**TASK DIRECTIONS:** Retype the lines below word for word, from the line with "genus: Guilleminea" to the line with "scientific name: Psorophora ciliata", including both of those lines.

(Data items)
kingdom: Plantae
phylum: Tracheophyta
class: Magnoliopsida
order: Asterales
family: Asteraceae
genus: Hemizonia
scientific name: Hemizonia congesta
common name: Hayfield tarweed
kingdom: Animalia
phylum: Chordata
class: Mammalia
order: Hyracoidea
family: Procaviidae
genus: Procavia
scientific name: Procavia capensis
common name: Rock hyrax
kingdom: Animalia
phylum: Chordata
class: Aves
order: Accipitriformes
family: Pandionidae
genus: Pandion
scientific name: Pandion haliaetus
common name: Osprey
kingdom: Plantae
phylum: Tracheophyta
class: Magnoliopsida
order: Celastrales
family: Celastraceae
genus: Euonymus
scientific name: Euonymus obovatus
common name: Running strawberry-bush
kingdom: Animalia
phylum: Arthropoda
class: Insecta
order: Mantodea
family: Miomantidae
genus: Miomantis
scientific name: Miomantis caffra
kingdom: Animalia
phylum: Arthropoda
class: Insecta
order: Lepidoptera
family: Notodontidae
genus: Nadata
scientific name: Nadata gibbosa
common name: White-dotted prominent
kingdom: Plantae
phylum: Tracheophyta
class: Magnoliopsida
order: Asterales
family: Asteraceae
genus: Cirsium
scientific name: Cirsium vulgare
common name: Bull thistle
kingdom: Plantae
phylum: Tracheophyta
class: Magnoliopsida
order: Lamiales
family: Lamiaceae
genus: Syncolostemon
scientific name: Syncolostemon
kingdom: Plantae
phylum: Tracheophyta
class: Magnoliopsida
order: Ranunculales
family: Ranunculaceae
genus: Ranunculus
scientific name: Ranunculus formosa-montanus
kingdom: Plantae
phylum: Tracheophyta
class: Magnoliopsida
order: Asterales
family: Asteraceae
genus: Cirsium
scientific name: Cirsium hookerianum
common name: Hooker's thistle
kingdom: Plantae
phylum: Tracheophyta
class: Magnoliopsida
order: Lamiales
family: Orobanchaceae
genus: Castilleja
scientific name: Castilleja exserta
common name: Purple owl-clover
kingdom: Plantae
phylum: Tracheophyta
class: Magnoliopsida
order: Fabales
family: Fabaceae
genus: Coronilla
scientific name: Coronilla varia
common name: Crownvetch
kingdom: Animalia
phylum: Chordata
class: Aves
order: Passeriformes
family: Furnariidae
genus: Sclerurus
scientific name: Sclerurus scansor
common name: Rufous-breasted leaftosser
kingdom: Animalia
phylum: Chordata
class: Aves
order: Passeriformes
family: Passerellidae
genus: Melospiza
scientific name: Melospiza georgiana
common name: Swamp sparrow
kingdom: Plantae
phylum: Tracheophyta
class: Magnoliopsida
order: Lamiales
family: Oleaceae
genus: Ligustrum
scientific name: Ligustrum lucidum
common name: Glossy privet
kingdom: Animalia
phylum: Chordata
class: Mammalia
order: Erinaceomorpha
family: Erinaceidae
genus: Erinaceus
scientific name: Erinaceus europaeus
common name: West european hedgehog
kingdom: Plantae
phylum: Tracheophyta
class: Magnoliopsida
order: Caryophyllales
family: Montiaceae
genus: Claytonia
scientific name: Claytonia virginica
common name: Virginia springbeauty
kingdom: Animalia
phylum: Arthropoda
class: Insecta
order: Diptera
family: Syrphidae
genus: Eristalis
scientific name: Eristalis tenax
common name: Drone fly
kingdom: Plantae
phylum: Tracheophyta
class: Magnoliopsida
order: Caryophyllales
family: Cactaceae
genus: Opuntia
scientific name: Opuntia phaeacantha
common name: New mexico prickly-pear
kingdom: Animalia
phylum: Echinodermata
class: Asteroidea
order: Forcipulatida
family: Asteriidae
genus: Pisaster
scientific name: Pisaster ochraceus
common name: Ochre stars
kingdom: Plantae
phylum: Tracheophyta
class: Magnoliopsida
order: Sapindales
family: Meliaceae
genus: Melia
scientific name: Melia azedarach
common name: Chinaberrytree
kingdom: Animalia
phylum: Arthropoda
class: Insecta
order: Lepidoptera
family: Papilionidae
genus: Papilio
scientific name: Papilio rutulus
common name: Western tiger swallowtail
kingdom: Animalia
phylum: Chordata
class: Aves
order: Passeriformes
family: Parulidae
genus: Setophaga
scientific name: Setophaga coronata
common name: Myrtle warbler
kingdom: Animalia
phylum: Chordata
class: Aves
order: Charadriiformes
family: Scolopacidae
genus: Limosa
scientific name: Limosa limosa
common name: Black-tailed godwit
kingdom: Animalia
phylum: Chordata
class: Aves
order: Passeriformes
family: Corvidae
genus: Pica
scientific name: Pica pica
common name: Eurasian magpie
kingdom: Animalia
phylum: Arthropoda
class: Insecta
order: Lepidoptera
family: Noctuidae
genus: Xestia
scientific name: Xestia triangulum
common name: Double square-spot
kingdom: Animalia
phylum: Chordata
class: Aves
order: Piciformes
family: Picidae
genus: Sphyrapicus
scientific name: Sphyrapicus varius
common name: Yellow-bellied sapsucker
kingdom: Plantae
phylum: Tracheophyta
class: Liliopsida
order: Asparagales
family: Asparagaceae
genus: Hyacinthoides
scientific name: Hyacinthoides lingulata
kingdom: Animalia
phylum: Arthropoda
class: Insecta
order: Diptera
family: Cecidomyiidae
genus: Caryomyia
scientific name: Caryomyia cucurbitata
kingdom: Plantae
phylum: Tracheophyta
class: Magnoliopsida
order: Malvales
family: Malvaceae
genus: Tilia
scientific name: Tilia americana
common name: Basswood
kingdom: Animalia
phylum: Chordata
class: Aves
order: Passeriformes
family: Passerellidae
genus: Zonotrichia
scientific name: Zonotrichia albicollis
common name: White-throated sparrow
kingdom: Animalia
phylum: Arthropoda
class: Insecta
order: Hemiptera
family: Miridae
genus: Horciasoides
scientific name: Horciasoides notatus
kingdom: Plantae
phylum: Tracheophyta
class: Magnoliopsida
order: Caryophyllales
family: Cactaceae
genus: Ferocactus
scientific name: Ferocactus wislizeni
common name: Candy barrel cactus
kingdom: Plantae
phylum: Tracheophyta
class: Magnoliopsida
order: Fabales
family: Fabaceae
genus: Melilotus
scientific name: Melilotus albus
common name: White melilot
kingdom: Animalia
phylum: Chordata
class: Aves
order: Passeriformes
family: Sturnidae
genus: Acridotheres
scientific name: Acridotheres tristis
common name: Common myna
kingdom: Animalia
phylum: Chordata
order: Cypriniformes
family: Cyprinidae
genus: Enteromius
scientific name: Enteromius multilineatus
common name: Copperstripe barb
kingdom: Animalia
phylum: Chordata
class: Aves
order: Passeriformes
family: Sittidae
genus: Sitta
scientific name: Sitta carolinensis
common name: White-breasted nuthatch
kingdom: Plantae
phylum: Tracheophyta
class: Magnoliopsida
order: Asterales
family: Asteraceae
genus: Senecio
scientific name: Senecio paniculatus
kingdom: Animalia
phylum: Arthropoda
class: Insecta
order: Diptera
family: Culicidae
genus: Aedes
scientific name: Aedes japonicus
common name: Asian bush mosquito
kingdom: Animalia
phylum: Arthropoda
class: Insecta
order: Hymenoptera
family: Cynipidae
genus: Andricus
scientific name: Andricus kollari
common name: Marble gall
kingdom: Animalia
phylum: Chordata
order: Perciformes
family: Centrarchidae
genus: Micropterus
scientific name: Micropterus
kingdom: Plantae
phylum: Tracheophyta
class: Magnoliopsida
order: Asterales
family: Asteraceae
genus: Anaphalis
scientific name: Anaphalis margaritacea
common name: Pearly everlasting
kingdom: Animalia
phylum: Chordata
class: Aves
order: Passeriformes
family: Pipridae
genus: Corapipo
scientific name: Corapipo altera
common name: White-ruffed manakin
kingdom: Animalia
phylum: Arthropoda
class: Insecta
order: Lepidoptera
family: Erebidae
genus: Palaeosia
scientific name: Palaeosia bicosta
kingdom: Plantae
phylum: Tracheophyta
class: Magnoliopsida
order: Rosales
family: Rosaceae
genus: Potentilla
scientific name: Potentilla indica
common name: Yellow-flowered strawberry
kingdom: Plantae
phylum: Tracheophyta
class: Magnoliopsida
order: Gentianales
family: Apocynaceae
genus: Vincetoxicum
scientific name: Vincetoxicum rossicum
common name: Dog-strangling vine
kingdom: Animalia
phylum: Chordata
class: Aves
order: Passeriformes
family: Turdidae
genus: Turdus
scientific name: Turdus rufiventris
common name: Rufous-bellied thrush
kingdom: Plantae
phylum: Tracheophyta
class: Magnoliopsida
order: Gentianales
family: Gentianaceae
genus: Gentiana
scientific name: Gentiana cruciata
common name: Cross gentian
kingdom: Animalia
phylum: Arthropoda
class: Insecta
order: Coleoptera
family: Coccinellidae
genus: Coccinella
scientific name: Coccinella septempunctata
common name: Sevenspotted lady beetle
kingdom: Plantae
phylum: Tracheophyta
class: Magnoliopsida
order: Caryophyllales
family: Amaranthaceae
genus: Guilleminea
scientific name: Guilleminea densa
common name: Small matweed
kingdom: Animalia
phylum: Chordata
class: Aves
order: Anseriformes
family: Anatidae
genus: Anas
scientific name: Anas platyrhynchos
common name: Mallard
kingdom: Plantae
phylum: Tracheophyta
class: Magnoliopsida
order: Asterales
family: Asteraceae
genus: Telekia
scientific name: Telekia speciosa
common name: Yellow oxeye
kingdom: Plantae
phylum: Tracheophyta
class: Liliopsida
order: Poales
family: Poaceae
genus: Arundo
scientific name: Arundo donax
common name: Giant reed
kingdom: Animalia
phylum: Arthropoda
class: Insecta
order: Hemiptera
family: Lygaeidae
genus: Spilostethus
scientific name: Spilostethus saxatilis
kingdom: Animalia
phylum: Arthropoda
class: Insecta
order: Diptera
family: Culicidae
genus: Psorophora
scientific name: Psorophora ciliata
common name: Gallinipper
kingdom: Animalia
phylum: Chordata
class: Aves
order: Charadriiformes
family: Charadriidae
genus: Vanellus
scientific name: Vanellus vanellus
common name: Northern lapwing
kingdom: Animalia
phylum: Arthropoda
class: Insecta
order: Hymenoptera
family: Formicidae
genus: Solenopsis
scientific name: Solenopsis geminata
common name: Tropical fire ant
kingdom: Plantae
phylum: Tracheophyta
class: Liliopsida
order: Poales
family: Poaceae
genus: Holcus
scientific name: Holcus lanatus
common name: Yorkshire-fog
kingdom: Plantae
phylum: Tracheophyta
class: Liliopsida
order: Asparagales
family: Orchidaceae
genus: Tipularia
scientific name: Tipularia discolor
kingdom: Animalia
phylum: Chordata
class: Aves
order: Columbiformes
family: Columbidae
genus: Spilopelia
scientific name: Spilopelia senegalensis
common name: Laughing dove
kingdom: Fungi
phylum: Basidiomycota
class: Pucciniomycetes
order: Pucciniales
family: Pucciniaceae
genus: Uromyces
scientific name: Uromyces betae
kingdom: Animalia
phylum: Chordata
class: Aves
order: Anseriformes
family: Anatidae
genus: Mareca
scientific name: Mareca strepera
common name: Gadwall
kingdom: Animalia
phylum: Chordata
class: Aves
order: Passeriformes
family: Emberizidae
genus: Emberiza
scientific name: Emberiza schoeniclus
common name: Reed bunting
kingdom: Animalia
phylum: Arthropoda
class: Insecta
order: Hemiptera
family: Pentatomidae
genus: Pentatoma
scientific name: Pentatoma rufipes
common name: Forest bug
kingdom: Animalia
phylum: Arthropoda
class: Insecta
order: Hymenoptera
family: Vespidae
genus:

**SOLVED EXERCISE:**
genus: Guilleminea
scientific name: Guilleminea densa
common name: Small matweed
kingdom: Animalia
phylum: Chordata
class: Aves
order: Anseriformes
family: Anatidae
genus: Anas
scientific name: Anas platyrhynchos
common name: Mallard
kingdom: Plantae
phylum: Tracheophyta
class: Magnoliopsida
order: Asterales
family: Asteraceae
genus: Telekia
scientific name: Telekia speciosa
common name: Yellow oxeye
kingdom: Plantae
phylum: Tracheophyta
class: Liliopsida
order: Poales
family: Poaceae
genus: Arundo
scientific name: Arundo donax
common name: Giant reed
kingdom: Animalia
phylum: Arthropoda
class: Insecta
order: Hemiptera
family: Lygaeidae
genus: Spilostethus
scientific name: Spilostethus saxatilis
kingdom: Animalia
phylum: Arthropoda
class: Insecta
order: Diptera
family: Culicidae
genus: Psorophora
scientific name: Psorophora ciliata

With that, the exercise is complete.